To bring some stability to the ills of freedesktop.org I gave it a swift kick in the nuts this past week in order to wake up the slumbering souls that populate the xdg list. This came via Plasma's implementation of the galago notification spec in 4.3. At issue were some very poor moves that accompanied the creation and maintenance of that specification, starting five years ago and continue to today. (I won't go into the details, it's been hashed through enough on the list and there's nothing to be gained by airing it even more publicly.)
Simply put: we had had enough of the shenanigans that are a direct result of the structure, or lack thereof, within freedesktop.org and we put our collective foot down. I wanted to make people own up to how broken things are. I think that was accomplished. Awareness alone isn't enough, though.

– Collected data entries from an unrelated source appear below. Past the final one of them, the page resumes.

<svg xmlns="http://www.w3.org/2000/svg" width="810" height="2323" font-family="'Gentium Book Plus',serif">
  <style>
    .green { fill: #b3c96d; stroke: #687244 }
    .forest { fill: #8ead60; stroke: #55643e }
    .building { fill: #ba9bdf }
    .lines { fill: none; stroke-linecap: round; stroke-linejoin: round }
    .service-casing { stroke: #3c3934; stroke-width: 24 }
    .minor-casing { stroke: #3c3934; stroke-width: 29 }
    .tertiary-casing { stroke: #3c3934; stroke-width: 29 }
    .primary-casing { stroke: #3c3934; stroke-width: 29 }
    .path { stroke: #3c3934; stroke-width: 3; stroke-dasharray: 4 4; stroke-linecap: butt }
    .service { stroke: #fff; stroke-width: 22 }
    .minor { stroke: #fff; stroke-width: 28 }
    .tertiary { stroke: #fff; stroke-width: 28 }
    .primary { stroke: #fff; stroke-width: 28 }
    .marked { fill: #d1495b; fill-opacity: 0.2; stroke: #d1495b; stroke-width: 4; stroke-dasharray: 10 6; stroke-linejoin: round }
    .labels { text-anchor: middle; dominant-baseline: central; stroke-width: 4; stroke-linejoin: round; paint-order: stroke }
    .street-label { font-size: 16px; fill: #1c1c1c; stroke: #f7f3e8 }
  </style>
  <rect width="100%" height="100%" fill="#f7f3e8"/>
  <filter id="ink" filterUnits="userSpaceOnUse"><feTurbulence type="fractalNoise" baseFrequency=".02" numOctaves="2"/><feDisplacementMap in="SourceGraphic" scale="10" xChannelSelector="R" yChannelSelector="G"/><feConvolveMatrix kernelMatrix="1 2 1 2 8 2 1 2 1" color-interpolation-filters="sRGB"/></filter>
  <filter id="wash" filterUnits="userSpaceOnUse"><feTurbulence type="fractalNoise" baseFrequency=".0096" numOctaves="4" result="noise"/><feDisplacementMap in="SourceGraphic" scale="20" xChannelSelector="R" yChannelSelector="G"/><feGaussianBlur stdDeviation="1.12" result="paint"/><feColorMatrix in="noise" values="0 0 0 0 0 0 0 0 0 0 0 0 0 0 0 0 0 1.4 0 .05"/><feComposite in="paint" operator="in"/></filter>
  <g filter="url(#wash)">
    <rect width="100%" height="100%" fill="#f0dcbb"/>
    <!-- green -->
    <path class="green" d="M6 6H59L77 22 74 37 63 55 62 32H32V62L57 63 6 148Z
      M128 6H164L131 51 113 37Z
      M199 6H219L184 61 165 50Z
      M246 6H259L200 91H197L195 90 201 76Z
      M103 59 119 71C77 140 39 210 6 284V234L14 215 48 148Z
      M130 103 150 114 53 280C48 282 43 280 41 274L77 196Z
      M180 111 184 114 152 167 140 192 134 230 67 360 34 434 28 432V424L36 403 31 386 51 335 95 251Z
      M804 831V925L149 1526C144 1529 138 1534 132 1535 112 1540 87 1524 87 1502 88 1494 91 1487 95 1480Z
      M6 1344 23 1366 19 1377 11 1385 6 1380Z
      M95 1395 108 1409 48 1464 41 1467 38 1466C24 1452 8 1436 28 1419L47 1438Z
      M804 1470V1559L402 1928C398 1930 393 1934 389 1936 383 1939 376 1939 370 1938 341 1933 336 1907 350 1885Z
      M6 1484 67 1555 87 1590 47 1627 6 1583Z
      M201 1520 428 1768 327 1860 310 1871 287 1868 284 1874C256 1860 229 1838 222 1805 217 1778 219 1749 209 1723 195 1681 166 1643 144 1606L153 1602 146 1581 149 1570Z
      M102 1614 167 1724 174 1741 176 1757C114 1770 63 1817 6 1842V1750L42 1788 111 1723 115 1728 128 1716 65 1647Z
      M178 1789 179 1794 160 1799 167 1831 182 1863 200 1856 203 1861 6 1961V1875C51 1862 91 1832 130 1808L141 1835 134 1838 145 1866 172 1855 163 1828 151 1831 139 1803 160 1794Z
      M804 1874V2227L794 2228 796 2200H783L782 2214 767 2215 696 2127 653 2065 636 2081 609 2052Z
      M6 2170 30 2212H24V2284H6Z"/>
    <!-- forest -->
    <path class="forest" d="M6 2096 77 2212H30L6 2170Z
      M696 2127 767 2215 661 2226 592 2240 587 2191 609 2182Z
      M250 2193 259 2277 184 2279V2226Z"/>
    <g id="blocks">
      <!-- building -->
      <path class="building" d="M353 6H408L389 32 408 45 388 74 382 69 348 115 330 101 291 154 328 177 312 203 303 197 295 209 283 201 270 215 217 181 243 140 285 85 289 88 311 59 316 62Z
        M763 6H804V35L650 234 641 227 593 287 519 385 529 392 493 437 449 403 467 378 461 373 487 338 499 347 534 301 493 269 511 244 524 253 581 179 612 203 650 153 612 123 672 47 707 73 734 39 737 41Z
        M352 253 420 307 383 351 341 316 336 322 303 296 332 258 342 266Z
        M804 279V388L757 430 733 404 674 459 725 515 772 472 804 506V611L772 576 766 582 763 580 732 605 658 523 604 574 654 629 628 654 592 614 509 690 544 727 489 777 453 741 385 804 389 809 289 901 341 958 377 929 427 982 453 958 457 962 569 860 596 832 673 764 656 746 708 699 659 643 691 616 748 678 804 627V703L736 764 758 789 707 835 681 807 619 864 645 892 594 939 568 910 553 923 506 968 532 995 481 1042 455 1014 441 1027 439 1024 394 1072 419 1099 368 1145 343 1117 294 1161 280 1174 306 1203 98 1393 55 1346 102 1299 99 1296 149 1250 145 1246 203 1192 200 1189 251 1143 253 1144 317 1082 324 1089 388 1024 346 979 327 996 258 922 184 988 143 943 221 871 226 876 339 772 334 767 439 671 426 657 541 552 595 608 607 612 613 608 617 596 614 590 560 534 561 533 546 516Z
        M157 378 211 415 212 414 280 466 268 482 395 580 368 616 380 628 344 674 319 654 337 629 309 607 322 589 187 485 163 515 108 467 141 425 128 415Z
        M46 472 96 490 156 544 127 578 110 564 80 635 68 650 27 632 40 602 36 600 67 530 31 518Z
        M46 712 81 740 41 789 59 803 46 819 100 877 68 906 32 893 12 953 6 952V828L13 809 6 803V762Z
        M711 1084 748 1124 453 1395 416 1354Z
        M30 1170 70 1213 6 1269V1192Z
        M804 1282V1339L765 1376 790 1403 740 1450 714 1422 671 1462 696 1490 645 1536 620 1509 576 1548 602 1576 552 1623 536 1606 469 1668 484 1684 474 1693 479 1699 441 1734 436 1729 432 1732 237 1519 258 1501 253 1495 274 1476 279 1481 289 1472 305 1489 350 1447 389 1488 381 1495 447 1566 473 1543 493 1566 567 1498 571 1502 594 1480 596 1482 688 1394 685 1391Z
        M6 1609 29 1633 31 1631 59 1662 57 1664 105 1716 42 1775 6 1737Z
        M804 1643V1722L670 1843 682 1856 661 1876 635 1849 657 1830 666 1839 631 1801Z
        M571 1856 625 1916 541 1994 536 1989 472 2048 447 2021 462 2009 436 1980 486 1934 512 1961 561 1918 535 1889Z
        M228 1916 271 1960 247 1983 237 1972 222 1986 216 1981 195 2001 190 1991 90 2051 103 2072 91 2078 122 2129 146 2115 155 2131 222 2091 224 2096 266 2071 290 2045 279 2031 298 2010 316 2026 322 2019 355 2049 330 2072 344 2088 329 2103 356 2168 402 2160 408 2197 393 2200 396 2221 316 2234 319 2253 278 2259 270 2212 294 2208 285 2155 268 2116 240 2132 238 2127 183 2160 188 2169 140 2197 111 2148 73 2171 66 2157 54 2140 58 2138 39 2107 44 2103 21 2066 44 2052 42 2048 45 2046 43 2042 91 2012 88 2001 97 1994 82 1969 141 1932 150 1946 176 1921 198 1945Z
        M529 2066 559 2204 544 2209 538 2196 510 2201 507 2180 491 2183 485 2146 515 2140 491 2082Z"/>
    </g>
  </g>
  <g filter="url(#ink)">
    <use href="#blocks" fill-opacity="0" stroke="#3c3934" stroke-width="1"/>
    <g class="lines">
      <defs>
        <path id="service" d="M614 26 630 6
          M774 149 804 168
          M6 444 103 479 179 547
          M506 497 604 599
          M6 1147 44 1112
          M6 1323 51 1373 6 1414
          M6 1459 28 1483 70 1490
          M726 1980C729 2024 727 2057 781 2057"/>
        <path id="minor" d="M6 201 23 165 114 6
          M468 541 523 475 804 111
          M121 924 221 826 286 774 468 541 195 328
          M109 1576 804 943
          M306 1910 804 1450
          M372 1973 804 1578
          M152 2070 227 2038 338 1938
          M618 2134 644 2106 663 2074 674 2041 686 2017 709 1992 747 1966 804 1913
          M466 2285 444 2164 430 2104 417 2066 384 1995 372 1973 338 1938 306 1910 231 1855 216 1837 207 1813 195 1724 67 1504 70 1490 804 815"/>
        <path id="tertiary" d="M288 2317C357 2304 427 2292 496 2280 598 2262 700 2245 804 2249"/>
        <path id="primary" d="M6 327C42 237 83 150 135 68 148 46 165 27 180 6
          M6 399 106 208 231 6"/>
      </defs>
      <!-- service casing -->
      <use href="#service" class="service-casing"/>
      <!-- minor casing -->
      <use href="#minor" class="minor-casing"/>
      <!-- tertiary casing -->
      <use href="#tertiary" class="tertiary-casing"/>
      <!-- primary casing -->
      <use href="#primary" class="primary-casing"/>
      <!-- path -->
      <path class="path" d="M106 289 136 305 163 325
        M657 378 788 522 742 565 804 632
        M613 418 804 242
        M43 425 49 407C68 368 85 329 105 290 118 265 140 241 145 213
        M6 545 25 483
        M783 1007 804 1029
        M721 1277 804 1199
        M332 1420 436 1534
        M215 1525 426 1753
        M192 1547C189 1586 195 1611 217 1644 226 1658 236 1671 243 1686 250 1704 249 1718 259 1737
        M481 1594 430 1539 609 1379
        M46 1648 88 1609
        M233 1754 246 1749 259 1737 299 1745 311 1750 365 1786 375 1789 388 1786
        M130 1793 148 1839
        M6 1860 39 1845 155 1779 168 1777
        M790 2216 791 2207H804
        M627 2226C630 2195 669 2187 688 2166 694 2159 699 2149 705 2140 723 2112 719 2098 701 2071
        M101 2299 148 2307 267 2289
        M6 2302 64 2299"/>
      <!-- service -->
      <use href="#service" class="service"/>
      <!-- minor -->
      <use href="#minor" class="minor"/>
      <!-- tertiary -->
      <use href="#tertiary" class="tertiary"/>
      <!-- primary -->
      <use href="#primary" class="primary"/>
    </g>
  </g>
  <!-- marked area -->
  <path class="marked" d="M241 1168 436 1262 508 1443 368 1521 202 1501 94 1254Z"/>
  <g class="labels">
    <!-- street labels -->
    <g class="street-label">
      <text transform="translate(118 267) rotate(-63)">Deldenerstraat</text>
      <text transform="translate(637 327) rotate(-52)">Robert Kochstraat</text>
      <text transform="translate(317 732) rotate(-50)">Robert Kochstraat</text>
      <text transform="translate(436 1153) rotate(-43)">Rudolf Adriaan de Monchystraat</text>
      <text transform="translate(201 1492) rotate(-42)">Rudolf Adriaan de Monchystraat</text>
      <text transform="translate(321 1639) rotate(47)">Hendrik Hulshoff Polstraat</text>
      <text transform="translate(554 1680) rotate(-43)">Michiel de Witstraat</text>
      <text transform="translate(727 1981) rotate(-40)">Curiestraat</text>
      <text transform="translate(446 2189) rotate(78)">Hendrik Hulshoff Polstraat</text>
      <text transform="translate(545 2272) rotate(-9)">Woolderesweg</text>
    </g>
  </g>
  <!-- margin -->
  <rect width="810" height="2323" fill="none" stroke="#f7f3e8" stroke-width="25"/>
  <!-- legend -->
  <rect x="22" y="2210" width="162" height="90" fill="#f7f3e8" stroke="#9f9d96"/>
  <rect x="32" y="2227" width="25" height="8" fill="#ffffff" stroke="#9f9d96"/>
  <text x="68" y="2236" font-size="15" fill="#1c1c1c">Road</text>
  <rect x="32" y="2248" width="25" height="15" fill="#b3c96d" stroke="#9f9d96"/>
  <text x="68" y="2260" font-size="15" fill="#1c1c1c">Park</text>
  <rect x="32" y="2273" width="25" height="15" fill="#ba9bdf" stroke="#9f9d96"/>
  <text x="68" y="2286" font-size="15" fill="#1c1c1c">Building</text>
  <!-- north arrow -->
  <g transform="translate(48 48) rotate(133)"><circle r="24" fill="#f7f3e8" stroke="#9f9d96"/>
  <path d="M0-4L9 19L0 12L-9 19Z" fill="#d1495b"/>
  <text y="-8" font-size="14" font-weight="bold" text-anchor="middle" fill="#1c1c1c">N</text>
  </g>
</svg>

To bring some transparency to the process of specification writing, I've gone ahead and created an xdg-specs gitorious project that enables anyone who wants to get involved to do so. I started this a while ago, but it seems more critical than ever now and people are actually using it. If and when the freedesktop.org administration issue gets sorted and it's as easy as gitorious makes it to get involved with the specs process, this repository will move there. In the meantime, there's a README file explaining the proposed process in the repository, people are free to clone and work and I'm happy to add any specification author to the xdg-specs team to manage their spec in the main repository.
We can finally put all our work in one shared place, work together and document it in a way that third parties will know what we are up to. Which drafts are specs and which specs are standards can be deduced in future by simply measuring things in that documentation, such as how many, and which, projects implement which versions of that spec. You don't have to ask for permission to get involved, you just do. That's how F/OSS should work.
There are also the social ills, of course. Since nobody seems to have wanted to do much more than deepen the politics or bitch at each other or sit quietly and try to get something done amidst the chaos, I've done the silly brash sort of thing I do ... I've stepped up and have begun playing the role of facilitator on the xdg list. Nobody asked me to and I didn't ask for permission, but that's why it hasn't been done up until now: nobody is going to ask and there is nobody to grant permission. Catch 22? Nope. Sometimes you just have to step up and do it.
I'm not sure I'm the best person for the job, but at least I'm a person who will do the job. I'll stand in between people when needed, get out of the way when I can and generally make sure things work. However, I have no interest in control, title or even administration rights within freedesktop.org. (I make a crappy sys admin anyways. ;) I just want some oil applied to the moving parts so there's less friction and more movement that we can all live with.
I strongly urge the people who are attending GCDS next week to discuss these issues in person. Come up with some commitments between the projects. Get some people putting effort into these things. Stop screwing around and get your hands moving.
Save freedesktop.org, together. Or continue watching it die, day by day. It's our choice.